On Tuesday, October 26 we hosted a Tenement Talk unlike any other. Historian Jonathan Soffer discussed his research—the Former Mayor Ed Koch—with his research subject himself. Introduced by New York Times journalist and writer Sam Roberts, the mayor and his biographer reflected on Koch’s entire political career in less than two hours.
The charismatic mayor told the audience that he had loved “belonging” to New York City and believed being its mayor was the greatest job imaginable. He told us what he thought of as his triumphs, including restoring NYC’s credit and bringing to life an economy long in decline. Koch felt that his ability to brush off failures, his willingness to put aside politics to assemble a talented staff, his respect of others rights—including his critics—and a sense of humor which saved him from harping on failures to the point of debilitating disappointment were all at the root of his success.
But with a critical historian face to face with a controversial and tell-it-like-it-is New York icon, the conversation predictably moved on to the negative aspects of Koch’s career. More than 20 years after his mayoral term came to an end, Koch tried to justify to the Tenement Talk crowd the decisions that led some to believe he was apathetic to the plight of the poor and people of minority, choosing instead to use available resources to privilege the rich and white.
Impassioned, he insisted that an audit of the numbers shows that the majority of the budget in the 1980s was channeled towards programs that overwhelmingly existed for the poor, the elderly, or people of color. But in a quieter tone, Koch confessed to Soffer and the Tenement Talk audience that although Sydenham hospital in Harlem was offering a degraded level of care in 1980, he regretted his decision to close it down because, in the end, the amount of money the city saved can not compare to the symbolic value of the hospital that was the first to admit black physicians.

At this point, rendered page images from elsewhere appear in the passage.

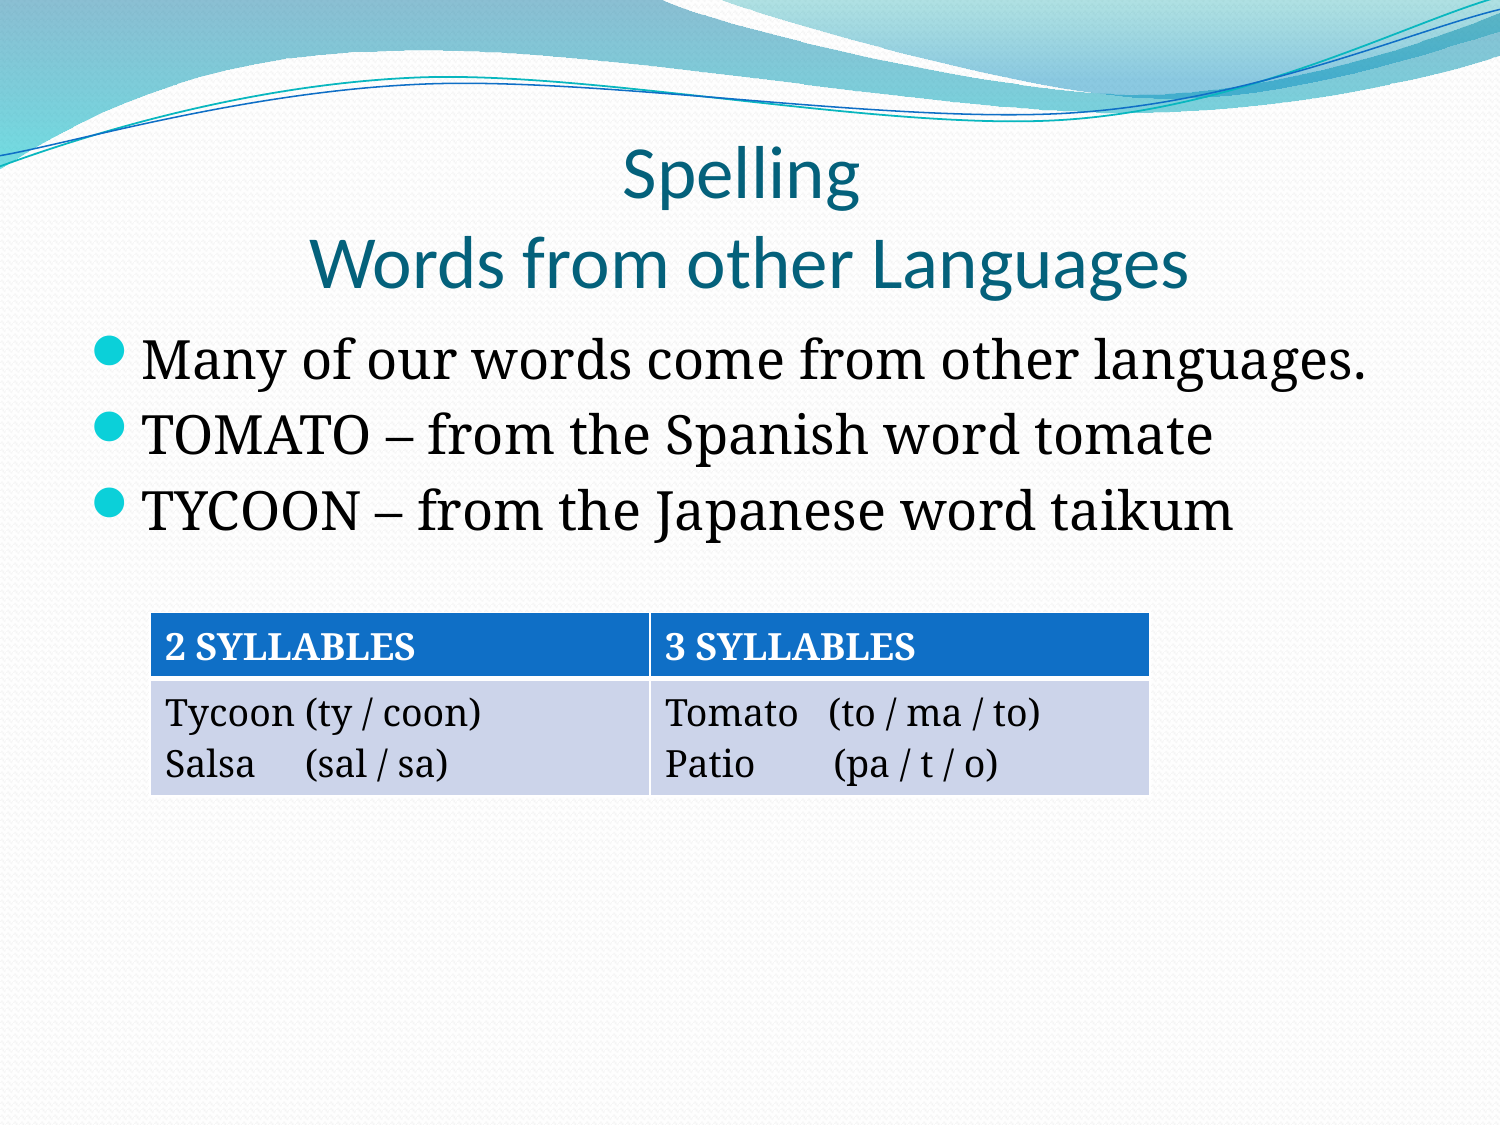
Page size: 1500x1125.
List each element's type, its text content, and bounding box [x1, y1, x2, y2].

list Many of our words come from other languages. TOMATO – from the Spanish word tomate TYCOON – from the Japanese word taikum [74, 317, 1426, 1038]
title Spelling Words from other Languages [74, 115, 1426, 304]
table_header 3 SYLLABLES [651, 613, 1149, 676]
table_cell Tycoon (ty / coon) Salsa (sal / sa) [151, 681, 649, 795]
table_header 2 SYLLABLES [151, 613, 649, 676]
table_cell Tomato (to / ma / to) Patio (pa / t / o) [651, 681, 1149, 795]
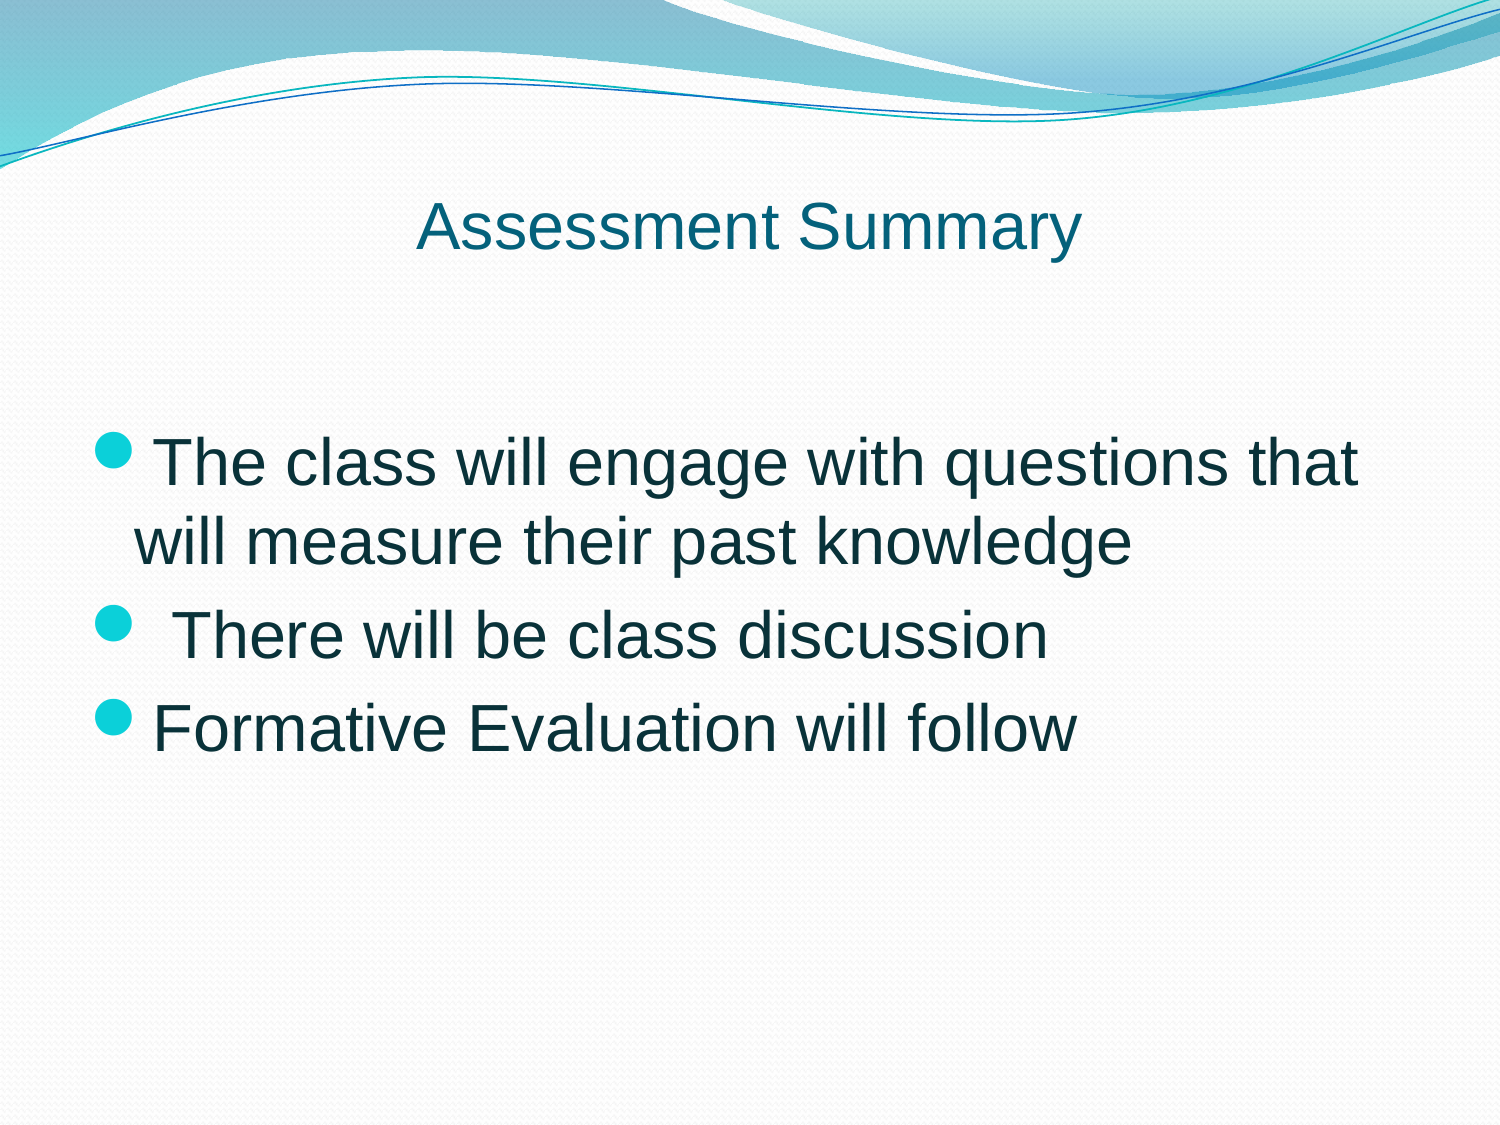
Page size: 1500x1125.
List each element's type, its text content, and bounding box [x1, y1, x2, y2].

list The class will engage with questions that will measure their past knowledge There will be class discussion Formative Evaluation will follow [75, 317, 1425, 1038]
title Assessment Summary [75, 115, 1425, 263]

At the heart of the talk was the question of what Koch meant to New York, for better or for worse. Here at the Tenement Museum, we are constantly trying to trace the lines between past and present New York, asking ourselves how the experience of New Yorkers, especially immigrants, through the years have changed. I was born only a year before Koch’s last in the Mayor seat and can’t imagine the dirtier, more chaotic, and less functioning New York of the 1970s that Soffer, Roberts, and Koch described, but many people in the room knew it first hand. Whether you believe that Koch revived the “greatest city in the world” or that he entrenched a socially unjust status quo, to what degree do you think today’s New York was molded by the brazen forces of the Koch era?